# Notation¶

`dit`

is a scientific tool, and so, much of this documentation will contain mathematical expressions. Here we will describe this notation.

## Basic Notation¶

A random variable \(X\) consists of *outcomes* \(x\) from an *alphabet* \(\mathcal{X}\). As such, we write the entropy of a distribution as \(\H{X} = \sum_{x \in \mathcal{X}} p(x) \log_2 p(x)\), where \(p(x)\) denote the probability of the outcome \(x\) occuring.

Many distributions are *joint* distribution. In the absence of variable names, we index each random variable with a subscript. For example, a distribution over three variables is written \(X_0X_1X_2\). As a shorthand, we also denote those random variables as \(X_{0:3}\), meaning start with \(X_0\) and go through, but not including \(X_3\) — just like python slice notation.

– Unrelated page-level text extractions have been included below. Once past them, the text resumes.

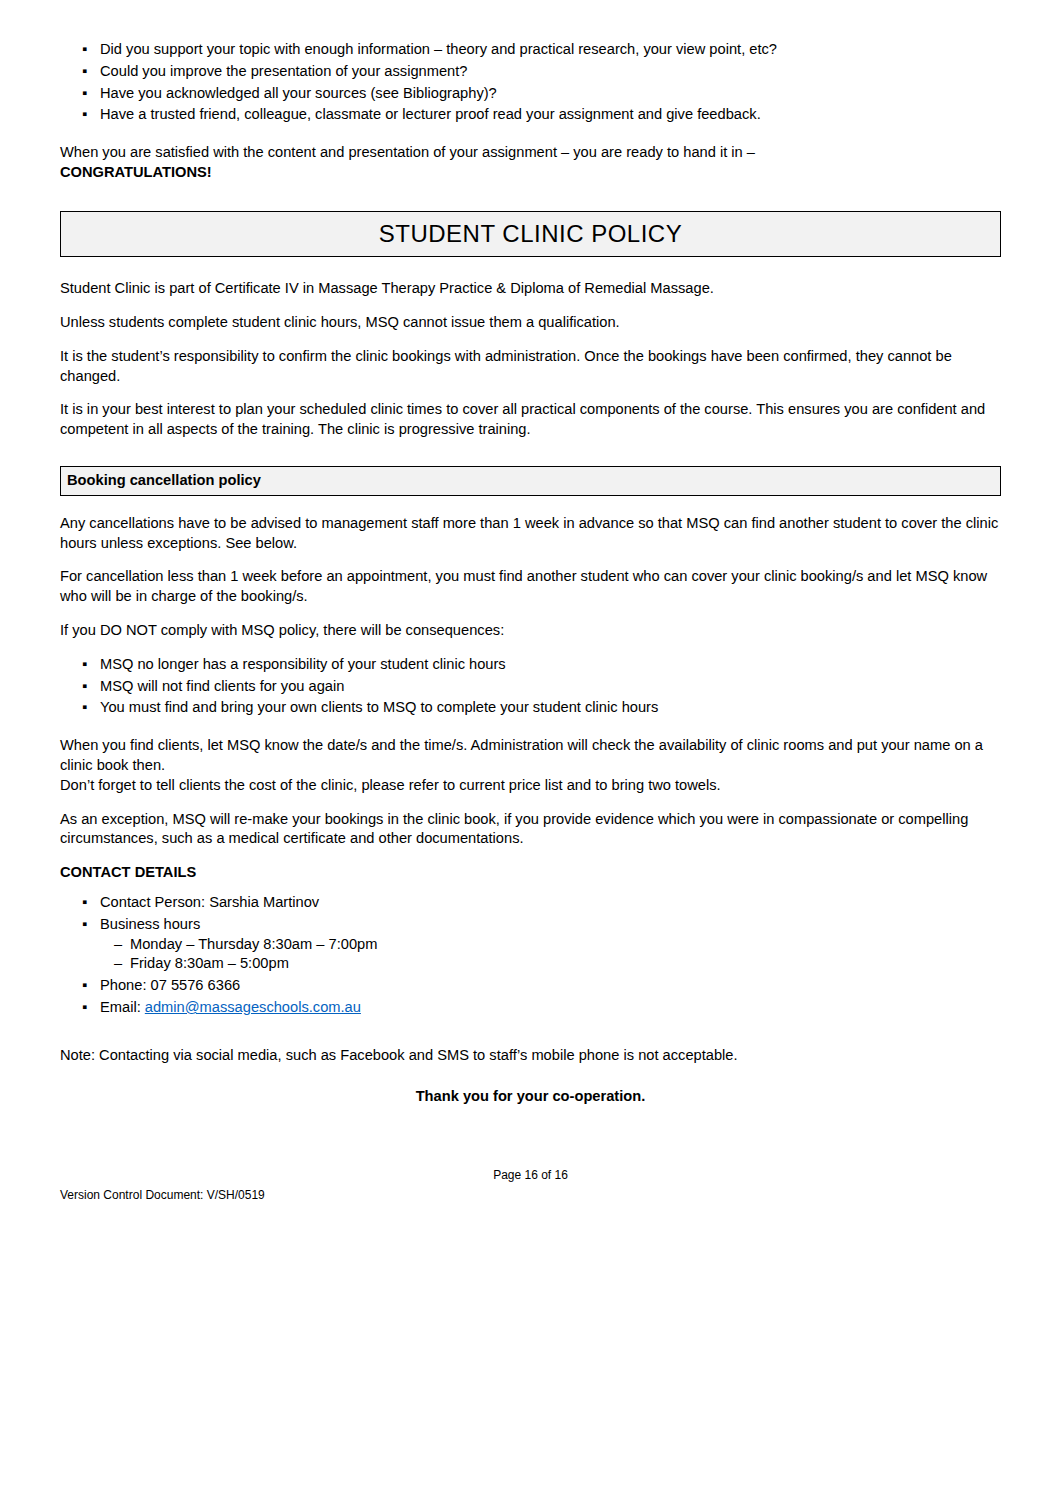Did you support your topic with enough information – theory and practical research, your view point, etc?
Could you improve the presentation of your assignment?
Have you acknowledged all your sources (see Bibliography)?
Have a trusted friend, colleague, classmate or lecturer proof read your assignment and give feedback.
When you are satisfied with the content and presentation of your assignment – you are ready to hand it in –
CONGRATULATIONS!
STUDENT CLINIC POLICY
Student Clinic is part of Certificate IV in Massage Therapy Practice & Diploma of Remedial Massage.
Unless students complete student clinic hours, MSQ cannot issue them a qualification.
It is the student’s responsibility to confirm the clinic bookings with administration. Once the bookings have been confirmed, they cannot be changed.
It is in your best interest to plan your scheduled clinic times to cover all practical components of the course. This ensures you are confident and competent in all aspects of the training. The clinic is progressive training.
Booking cancellation policy
Any cancellations have to be advised to management staff more than 1 week in advance so that MSQ can find another student to cover the clinic hours unless exceptions. See below.
For cancellation less than 1 week before an appointment, you must find another student who can cover your clinic booking/s and let MSQ know who will be in charge of the booking/s.
If you DO NOT comply with MSQ policy, there will be consequences:
MSQ no longer has a responsibility of your student clinic hours
MSQ will not find clients for you again
You must find and bring your own clients to MSQ to complete your student clinic hours
When you find clients, let MSQ know the date/s and the time/s. Administration will check the availability of clinic rooms and put your name on a clinic book then.
Don’t forget to tell clients the cost of the clinic, please refer to current price list and to bring two towels.
As an exception, MSQ will re-make your bookings in the clinic book, if you provide evidence which you were in compassionate or compelling circumstances, such as a medical certificate and other documentations.
CONTACT DETAILS
Contact Person: Sarshia Martinov
Business hours
Monday – Thursday 8:30am – 7:00pm
Friday 8:30am – 5:00pm
Phone: 07 5576 6366
Email: admin@massageschools.com.au
Note: Contacting via social media, such as Facebook and SMS to staff’s mobile phone is not acceptable.
Thank you for your co-operation.
Page 16 of 16
Version Control Document: V/SH/0519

If a set of variables \(X_{0:n}\) are independent, we will write \(\ind X_{0:n}\). If a set of variables \(X_{0:n}\) are independent conditioned on \(V\), we write \(\ind X_{0:n} \mid V\).

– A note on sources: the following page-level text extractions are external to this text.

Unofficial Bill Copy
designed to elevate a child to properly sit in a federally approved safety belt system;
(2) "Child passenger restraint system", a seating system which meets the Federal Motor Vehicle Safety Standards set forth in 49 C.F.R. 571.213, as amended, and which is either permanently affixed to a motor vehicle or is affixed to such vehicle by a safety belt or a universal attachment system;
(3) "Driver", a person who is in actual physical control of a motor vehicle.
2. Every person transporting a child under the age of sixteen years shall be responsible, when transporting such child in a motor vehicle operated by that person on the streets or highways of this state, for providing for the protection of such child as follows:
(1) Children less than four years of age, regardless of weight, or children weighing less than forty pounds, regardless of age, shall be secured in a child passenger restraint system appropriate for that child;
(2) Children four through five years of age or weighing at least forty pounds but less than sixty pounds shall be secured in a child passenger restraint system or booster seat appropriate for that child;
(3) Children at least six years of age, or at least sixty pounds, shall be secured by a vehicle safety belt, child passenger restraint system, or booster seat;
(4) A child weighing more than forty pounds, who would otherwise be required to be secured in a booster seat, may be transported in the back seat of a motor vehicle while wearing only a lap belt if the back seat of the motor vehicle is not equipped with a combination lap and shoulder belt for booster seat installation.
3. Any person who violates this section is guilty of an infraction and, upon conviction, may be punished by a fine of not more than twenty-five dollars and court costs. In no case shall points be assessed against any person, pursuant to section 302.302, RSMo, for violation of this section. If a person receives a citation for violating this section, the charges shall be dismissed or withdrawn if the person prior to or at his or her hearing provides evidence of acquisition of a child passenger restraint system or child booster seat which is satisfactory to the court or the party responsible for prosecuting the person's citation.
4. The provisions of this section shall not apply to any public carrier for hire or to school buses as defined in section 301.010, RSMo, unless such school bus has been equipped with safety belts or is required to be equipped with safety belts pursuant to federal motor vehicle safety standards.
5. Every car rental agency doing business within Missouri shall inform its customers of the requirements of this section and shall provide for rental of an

If we ever need to describe an infinitely long chain of variables we drop the index from the side that is infinite. So \(X_{:0} = \ldots X_{-3}X_{-2}X_{-1}\) and \(X_{0:} = X_0X_1X_2\ldots\). For an arbitrary set of indices \(A\), the corresponding collection of random variables is denoted \(X_A\). For example, if \(A = \{0,2,4\}\), then \(X_A = X_0 X_2 X_4\). The complement of \(A\) (with respect to some universal set) is denoted \(\overline{A}\).

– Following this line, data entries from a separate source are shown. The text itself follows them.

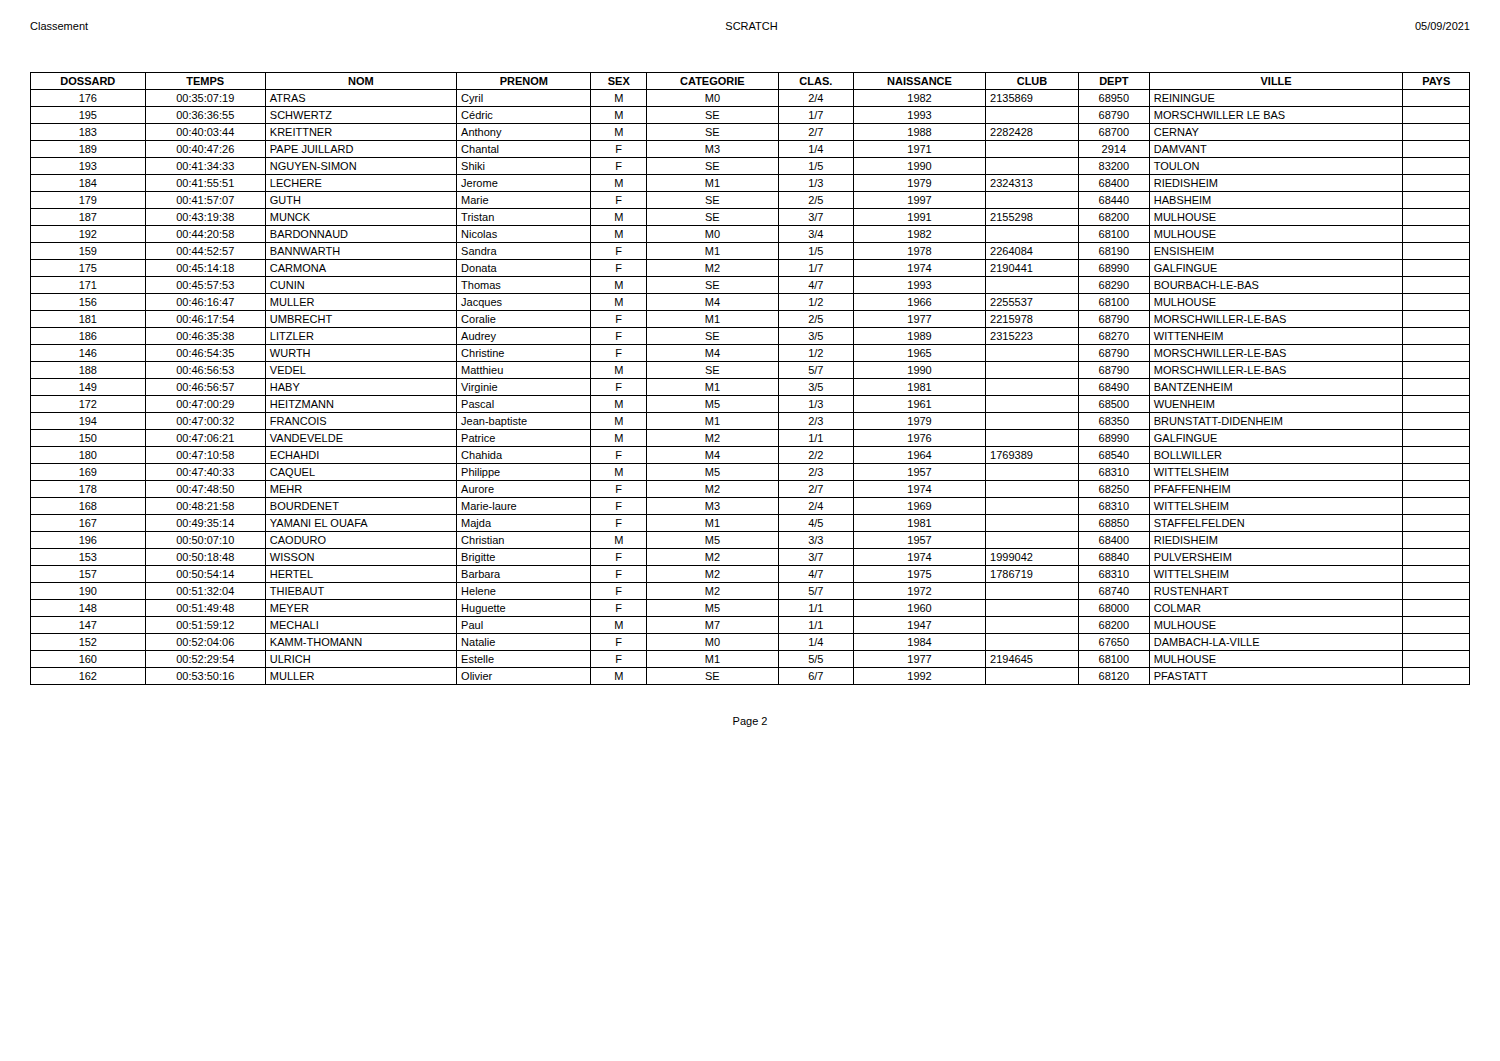Classement
SCRATCH
05/09/2021
| DOSSARD | TEMPS | NOM | PRENOM | SEX | CATEGORIE | CLAS. | NAISSANCE | CLUB | DEPT | VILLE | PAYS |
| --- | --- | --- | --- | --- | --- | --- | --- | --- | --- | --- | --- |
| 176 | 00:35:07:19 | ATRAS | Cyril | M | M0 | 2/4 | 1982 | 2135869 | 68950 | REININGUE | |
| 195 | 00:36:36:55 | SCHWERTZ | Cédric | M | SE | 1/7 | 1993 | | 68790 | MORSCHWILLER LE BAS | |
| 183 | 00:40:03:44 | KREITTNER | Anthony | M | SE | 2/7 | 1988 | 2282428 | 68700 | CERNAY | |
| 189 | 00:40:47:26 | PAPE JUILLARD | Chantal | F | M3 | 1/4 | 1971 | | 2914 | DAMVANT | |
| 193 | 00:41:34:33 | NGUYEN-SIMON | Shiki | F | SE | 1/5 | 1990 | | 83200 | TOULON | |
| 184 | 00:41:55:51 | LECHERE | Jerome | M | M1 | 1/3 | 1979 | 2324313 | 68400 | RIEDISHEIM | |
| 179 | 00:41:57:07 | GUTH | Marie | F | SE | 2/5 | 1997 | | 68440 | HABSHEIM | |
| 187 | 00:43:19:38 | MUNCK | Tristan | M | SE | 3/7 | 1991 | 2155298 | 68200 | MULHOUSE | |
| 192 | 00:44:20:58 | BARDONNAUD | Nicolas | M | M0 | 3/4 | 1982 | | 68100 | MULHOUSE | |
| 159 | 00:44:52:57 | BANNWARTH | Sandra | F | M1 | 1/5 | 1978 | 2264084 | 68190 | ENSISHEIM | |
| 175 | 00:45:14:18 | CARMONA | Donata | F | M2 | 1/7 | 1974 | 2190441 | 68990 | GALFINGUE | |
| 171 | 00:45:57:53 | CUNIN | Thomas | M | SE | 4/7 | 1993 | | 68290 | BOURBACH-LE-BAS | |
| 156 | 00:46:16:47 | MULLER | Jacques | M | M4 | 1/2 | 1966 | 2255537 | 68100 | MULHOUSE | |
| 181 | 00:46:17:54 | UMBRECHT | Coralie | F | M1 | 2/5 | 1977 | 2215978 | 68790 | MORSCHWILLER-LE-BAS | |
| 186 | 00:46:35:38 | LITZLER | Audrey | F | SE | 3/5 | 1989 | 2315223 | 68270 | WITTENHEIM | |
| 146 | 00:46:54:35 | WURTH | Christine | F | M4 | 1/2 | 1965 | | 68790 | MORSCHWILLER-LE-BAS | |
| 188 | 00:46:56:53 | VEDEL | Matthieu | M | SE | 5/7 | 1990 | | 68790 | MORSCHWILLER-LE-BAS | |
| 149 | 00:46:56:57 | HABY | Virginie | F | M1 | 3/5 | 1981 | | 68490 | BANTZENHEIM | |
| 172 | 00:47:00:29 | HEITZMANN | Pascal | M | M5 | 1/3 | 1961 | | 68500 | WUENHEIM | |
| 194 | 00:47:00:32 | FRANCOIS | Jean-baptiste | M | M1 | 2/3 | 1979 | | 68350 | BRUNSTATT-DIDENHEIM | |
| 150 | 00:47:06:21 | VANDEVELDE | Patrice | M | M2 | 1/1 | 1976 | | 68990 | GALFINGUE | |
| 180 | 00:47:10:58 | ECHAHDI | Chahida | F | M4 | 2/2 | 1964 | 1769389 | 68540 | BOLLWILLER | |
| 169 | 00:47:40:33 | CAQUEL | Philippe | M | M5 | 2/3 | 1957 | | 68310 | WITTELSHEIM | |
| 178 | 00:47:48:50 | MEHR | Aurore | F | M2 | 2/7 | 1974 | | 68250 | PFAFFENHEIM | |
| 168 | 00:48:21:58 | BOURDENET | Marie-laure | F | M3 | 2/4 | 1969 | | 68310 | WITTELSHEIM | |
| 167 | 00:49:35:14 | YAMANI EL OUAFA | Majda | F | M1 | 4/5 | 1981 | | 68850 | STAFFELFELDEN | |
| 196 | 00:50:07:10 | CAODURO | Christian | M | M5 | 3/3 | 1957 | | 68400 | RIEDISHEIM | |
| 153 | 00:50:18:48 | WISSON | Brigitte | F | M2 | 3/7 | 1974 | 1999042 | 68840 | PULVERSHEIM | |
| 157 | 00:50:54:14 | HERTEL | Barbara | F | M2 | 4/7 | 1975 | 1786719 | 68310 | WITTELSHEIM | |
| 190 | 00:51:32:04 | THIEBAUT | Helene | F | M2 | 5/7 | 1972 | | 68740 | RUSTENHART | |
| 148 | 00:51:49:48 | MEYER | Huguette | F | M5 | 1/1 | 1960 | | 68000 | COLMAR | |
| 147 | 00:51:59:12 | MECHALI | Paul | M | M7 | 1/1 | 1947 | | 68200 | MULHOUSE | |
| 152 | 00:52:04:06 | KAMM-THOMANN | Natalie | F | M0 | 1/4 | 1984 | | 67650 | DAMBACH-LA-VILLE | |
| 160 | 00:52:29:54 | ULRICH | Estelle | F | M1 | 5/5 | 1977 | 2194645 | 68100 | MULHOUSE | |
| 162 | 00:53:50:16 | MULLER | Olivier | M | SE | 6/7 | 1992 | | 68120 | PFASTATT | |
Page 2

Furthermore, we define \(0 \log_2 0 = 0\).

## Advanced Notation¶

When there exists a function \(Y = f(X)\) we write \(X \imore Y\) meaning that \(X\) is *informationally richer* than \(Y\). Similarly, if \(f(Y) = X\) then we write \(X \iless Y\) and say that \(X\) is *informationally poorer* than \(Y\). If \(X \iless Y\) and \(X \imore Y\) then we write \(X \ieq Y\) and say that \(X\) is *informationally equivalent* to \(Y\). Of all the variables that are poorer than both \(X\) and \(Y\), there is a richest one. This variable is known as the *meet* of \(X\) and \(Y\) and is denoted \(X \meet Y\). By definition, \(\forall Z s.t. Z \iless X\) and \(Z \iless Y, Z \iless X \meet Y\). Similarly of all variables richer than both \(X\) and \(Y\), there is a poorest. This variable is known as the *join* of \(X\) and \(Y\) and is denoted \(X \join Y\). The joint random variable \((X,Y)\) and the join are informationally equivalent: \((X,Y) \ieq X \join Y\).

Lastly, we use \(X \mss Y\) to denote the minimal sufficient statistic of \(X\) about the random variable \(Y\).